Stored data entries
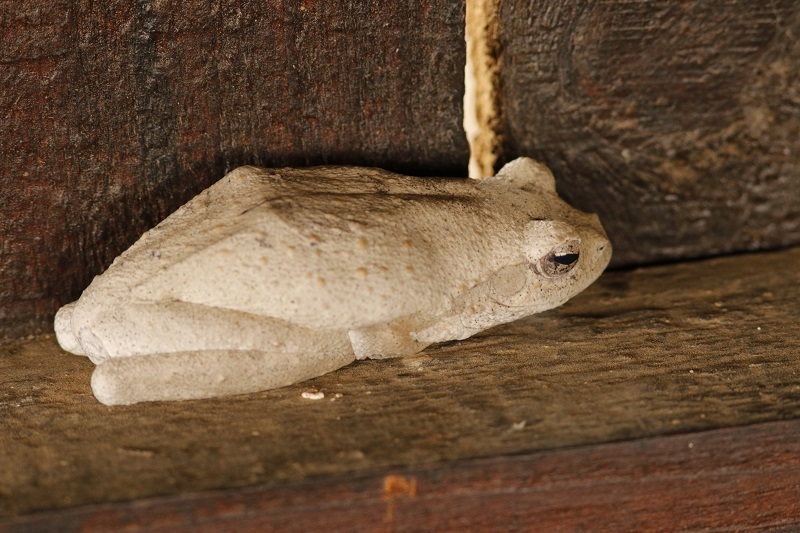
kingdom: Animalia
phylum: Chordata
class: Amphibia
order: Anura
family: Rhacophoridae
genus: Chiromantis
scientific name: Chiromantis xerampelina
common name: African gray treefrog
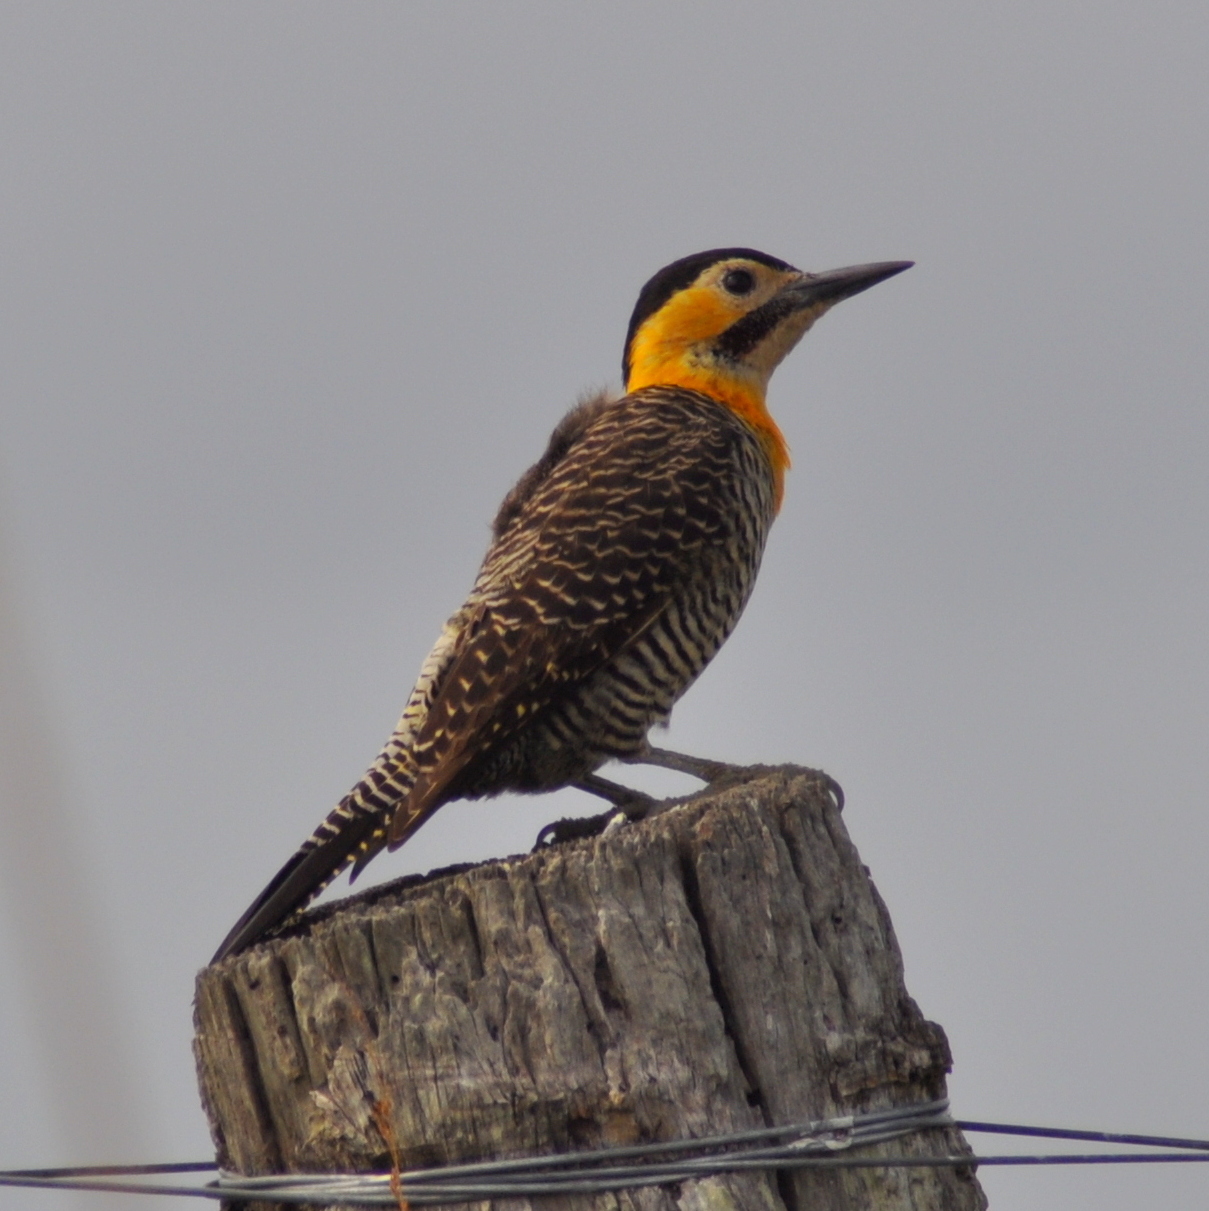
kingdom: Animalia
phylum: Chordata
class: Aves
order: Piciformes
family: Picidae
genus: Colaptes
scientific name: Colaptes campestris
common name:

Exercise description>
Copy the naming lines for every item above word for word, leaving the pictures out of your answer.

Solution>
kingdom: Animalia
phylum: Chordata
class: Amphibia
order: Anura
family: Rhacophoridae
genus: Chiromantis
scientific name: Chiromantis xerampelina
common name: African gray treefrog
kingdom: Animalia
phylum: Chordata
class: Aves
order: Piciformes
family: Picidae
genus: Colaptes
scientific name: Colaptes campestris
common name:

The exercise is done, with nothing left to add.